La publication d'images de "Dragon Ball" menacée sur Twitter?

Son Goku, le héros de "Dragon Ball" au Tokyo Game Show en spetembre 2019. - Charly Triballeau - AFP
Pour protéger des pirates le manga Dragon Ball et ses oeuvres dérivées, la Shūeisha, célèbre maison d'édition détentrice des droits de la série d'Akira Toriyama, aurait durci sa politique de copyright.
Plusieurs utilisateurs de Twitter ont en effet découvert à leur réveil vendredi dernier, que toute utilisation d'image, de gif, de mème ou de fanart du manga et de ses multiples séries animées dérivées leur faisait encourir d'être bloqué, puis banni du réseau social pour cause de violation de copyright.

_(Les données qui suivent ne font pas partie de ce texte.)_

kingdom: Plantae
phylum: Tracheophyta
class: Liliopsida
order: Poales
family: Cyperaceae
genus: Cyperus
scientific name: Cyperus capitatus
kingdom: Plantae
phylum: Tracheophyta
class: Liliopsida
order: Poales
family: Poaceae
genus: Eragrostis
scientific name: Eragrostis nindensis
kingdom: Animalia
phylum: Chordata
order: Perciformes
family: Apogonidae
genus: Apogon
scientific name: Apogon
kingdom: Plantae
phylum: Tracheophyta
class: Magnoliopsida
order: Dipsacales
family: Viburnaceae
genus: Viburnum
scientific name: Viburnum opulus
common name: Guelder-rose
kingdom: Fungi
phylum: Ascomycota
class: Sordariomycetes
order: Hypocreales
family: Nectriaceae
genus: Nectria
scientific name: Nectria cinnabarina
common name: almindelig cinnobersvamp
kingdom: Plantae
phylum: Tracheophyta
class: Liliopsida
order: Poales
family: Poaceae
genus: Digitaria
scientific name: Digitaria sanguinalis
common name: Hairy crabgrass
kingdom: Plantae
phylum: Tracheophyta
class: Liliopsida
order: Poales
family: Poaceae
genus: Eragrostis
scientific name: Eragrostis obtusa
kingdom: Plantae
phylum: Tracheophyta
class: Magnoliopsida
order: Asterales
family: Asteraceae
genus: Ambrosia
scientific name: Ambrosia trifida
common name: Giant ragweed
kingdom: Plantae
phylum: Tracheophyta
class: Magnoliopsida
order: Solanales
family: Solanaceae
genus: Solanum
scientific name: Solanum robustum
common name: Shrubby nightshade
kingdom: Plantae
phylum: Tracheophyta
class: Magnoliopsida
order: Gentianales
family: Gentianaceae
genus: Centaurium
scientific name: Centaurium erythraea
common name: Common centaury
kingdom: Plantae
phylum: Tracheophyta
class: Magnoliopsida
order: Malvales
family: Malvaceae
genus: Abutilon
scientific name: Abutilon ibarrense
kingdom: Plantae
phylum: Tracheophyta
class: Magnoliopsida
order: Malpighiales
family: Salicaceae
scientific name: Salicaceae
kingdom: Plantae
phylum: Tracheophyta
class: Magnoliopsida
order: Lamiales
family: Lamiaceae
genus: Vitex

Face aux conséquences un peu ubuesques de cette situation - le compte de Fenyo, dessinateur officiel de la Shūeisha et de la Toei, connu pour ses illustrations de Dragon Ball, a lui aussi été supprimé -, l'information a rapidement été relayée par les médias, dont BFMTV.com.
Une streameuse visée
Comme l'a expliqué l'internaute @newworldartur, lui-même victime de cette campagne de blocage, cette information serait en réalité un hoax, une fake news diffusée sur Internet.
En se penchant sur la plainte, il a découvert qu'elle émanait d'un internaute malveillant, qui a profité des faiblesses du système de copyright de Twitter pour s'attaquer à une célèbre streameuse, Jessix.
Dans une vidéo disponible sur son compte Twitter, Jessix explique ainsi comment elle a mis à jour cette fausse plainte de la Shūeisha. Et démontre comment un internaute a pu détourner le système de copyright pour s'en prendre à elle.
Ces prétendues plaintes de la Shūeisha interviennent dans un contexte particulier au Japon, celui de l'entrée en vigueur d'une révision de la loi contre le piratage de mangas, avec des peines désormais plus strictes.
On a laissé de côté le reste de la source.